Data for review =
****************
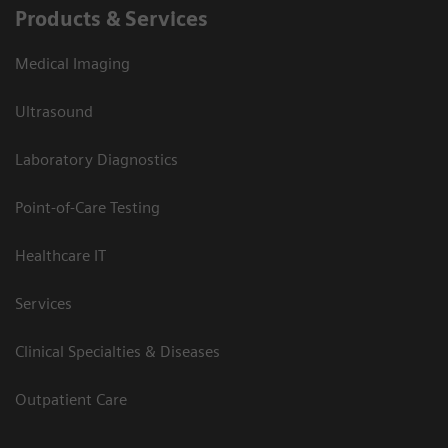
Products & Services
Medical Imaging
Ultrasound
Laboratory Diagnostics
Point-of-Care Testing
Healthcare IT
Services
Clinical Specialties & Diseases
Outpatient Care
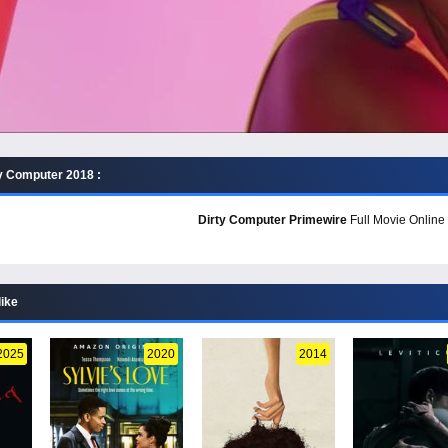
y Computer 2018 :
Dirty Computer Primewire
Full Movie Online 
like
2025
2020
2014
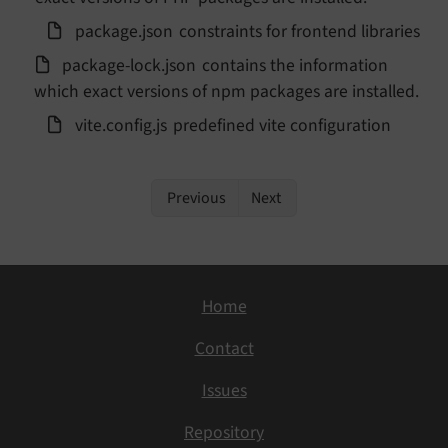
package.
json
constraints for frontend libraries
package-
lock.
json
contains the information
which exact versions of npm packages are installed.
vite.
config.
js
predefined vite configuration
Previous
Next
Home
Contact
Issues
Repository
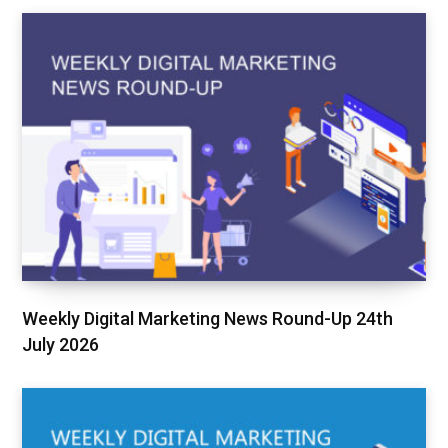
Weekly Digital Marketing News Round-Up 24th
July 2026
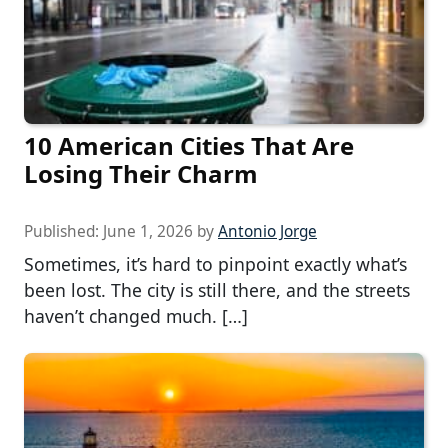
10 American Cities That Are
Losing Their Charm
Published:
June 1, 2026
by
Antonio Jorge
Sometimes, it’s hard to pinpoint exactly what’s
been lost. The city is still there, and the streets
haven’t changed much. […]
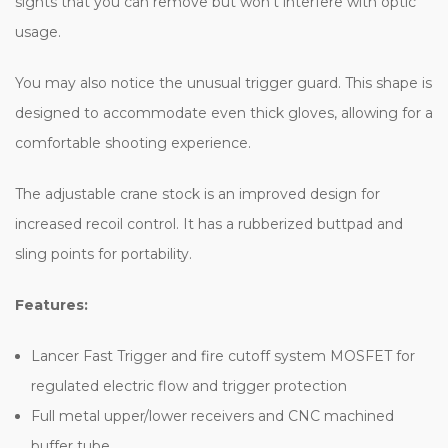
sights that you can remove but won’t interfere with optic
usage.
You may also notice the unusual trigger guard. This shape is
designed to accommodate even thick gloves, allowing for a
comfortable shooting experience.
The adjustable crane stock is an improved design for
increased recoil control. It has a rubberized buttpad and
sling points for portability.
Features:
Lancer Fast Trigger and fire cutoff system MOSFET for
regulated electric flow and trigger protection
Full metal upper/lower receivers and CNC machined
buffer tube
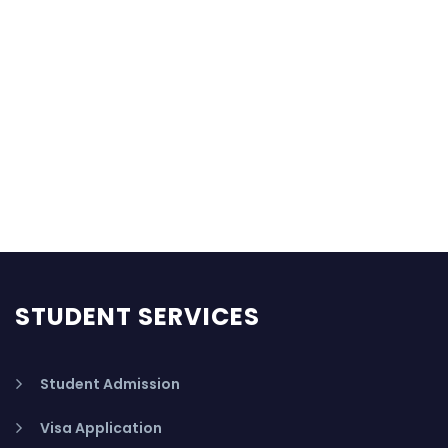
STUDENT SERVICES
Student Admission
Visa Application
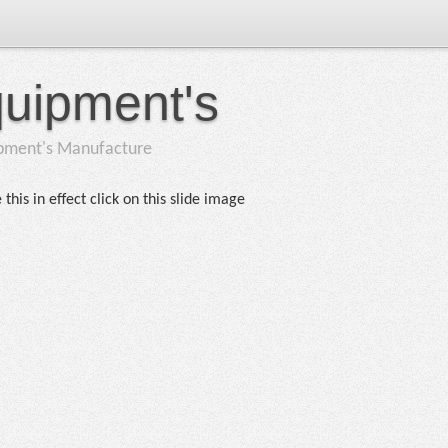
quipment's
ipment's Manufacture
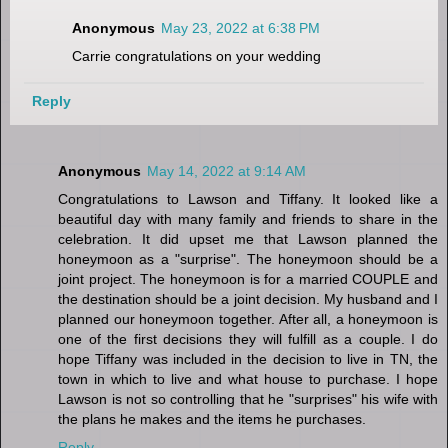
Anonymous
May 23, 2022 at 6:38 PM
Carrie congratulations on your wedding
Reply
Anonymous
May 14, 2022 at 9:14 AM
Congratulations to Lawson and Tiffany. It looked like a
beautiful day with many family and friends to share in the
celebration. It did upset me that Lawson planned the
honeymoon as a "surprise". The honeymoon should be a
joint project. The honeymoon is for a married COUPLE and
the destination should be a joint decision. My husband and I
planned our honeymoon together. After all, a honeymoon is
one of the first decisions they will fulfill as a couple. I do
hope Tiffany was included in the decision to live in TN, the
town in which to live and what house to purchase. I hope
Lawson is not so controlling that he "surprises" his wife with
the plans he makes and the items he purchases.
Reply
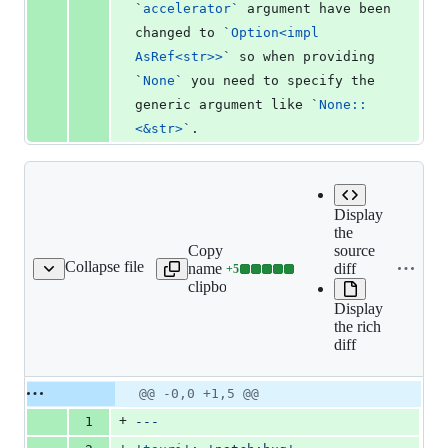
`
accelerator
`
 argument have been 
changed to 
`
Option<impl 
AsRef<str>>
`
 so when providing 
`
None
`
 you need to specify the 
generic argument like 
`
None::
<&str>
`
.
Display
the
Copy file
source
Collapse file
name to
diff
+
5
it-drop-main-thread.md
Lines
clipboard
changed:
Display
5
the rich
additions
diff
&
0
deletions
Original
Diff
@@ -0,0 +1,5 @@
Diff line
file line
line
number
+
1
---
number
change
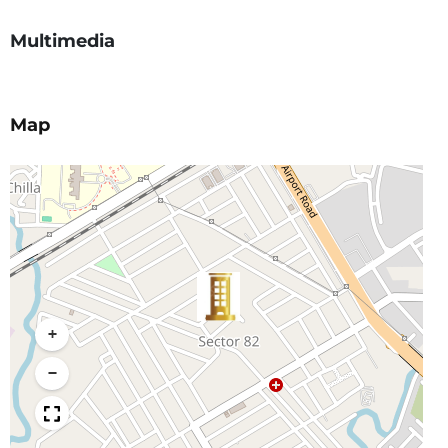
Multimedia
Map
+
−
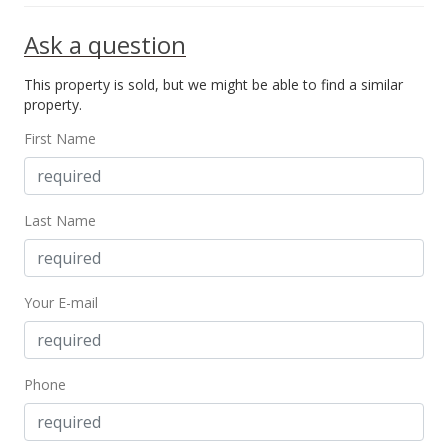
Ask a question
This property is sold, but we might be able to find a similar
property.
First Name
Last Name
Your E-mail
Phone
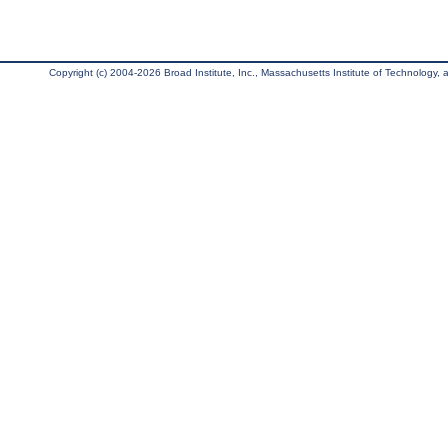
Copyright (c) 2004-2026 Broad Institute, Inc., Massachusetts Institute of Technology, an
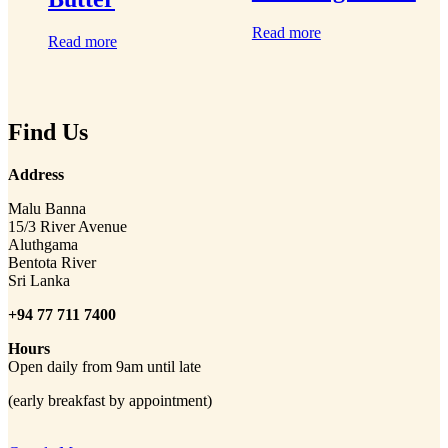
Read more
Read more
Find Us
Address
Malu Banna
15/3 River Avenue
Aluthgama
Bentota River
Sri Lanka
+94 77 711 7400
Hours
Open daily from 9am until late
(early breakfast by appointment)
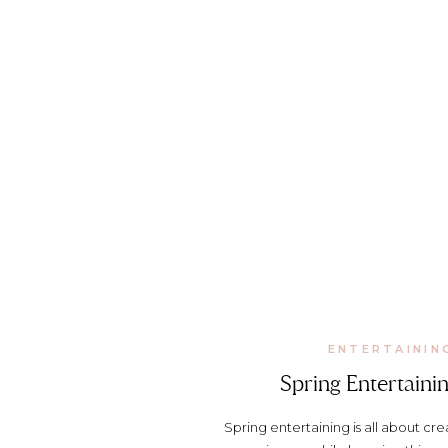
ENTERTAININ
Spring Entertainin
Spring entertaining is all about c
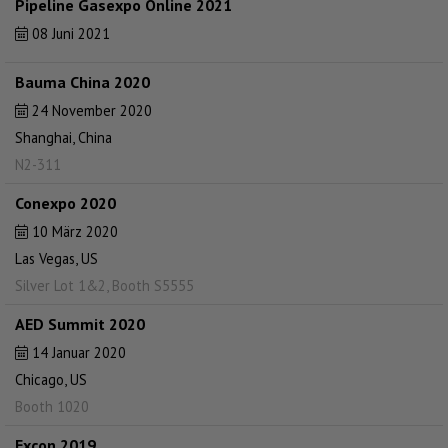
Pipeline Gasexpo Online 2021
08 Juni 2021
Bauma China 2020
24 November 2020
Shanghai, China
N2-311
Conexpo 2020
10 März 2020
Las Vegas, US
Silver Lot 1&2, Booth S5555
AED Summit 2020
14 Januar 2020
Chicago, US
Booth 1020
Excon 2019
****************
Written task =
Go down the entries above from the line containing "Sometimes, it’s hard" to the line containing "The adjustable crane" and write out each line exactly, leaving pictures out.

Exercise result =
Sometimes, it’s hard to pinpoint exactly what’s
been lost. The city is still there, and the streets
haven’t changed much. […]
sights that you can remove but won’t interfere with optic
usage.
You may also notice the unusual trigger guard. This shape is
designed to accommodate even thick gloves, allowing for a
comfortable shooting experience.
The adjustable crane stock is an improved design for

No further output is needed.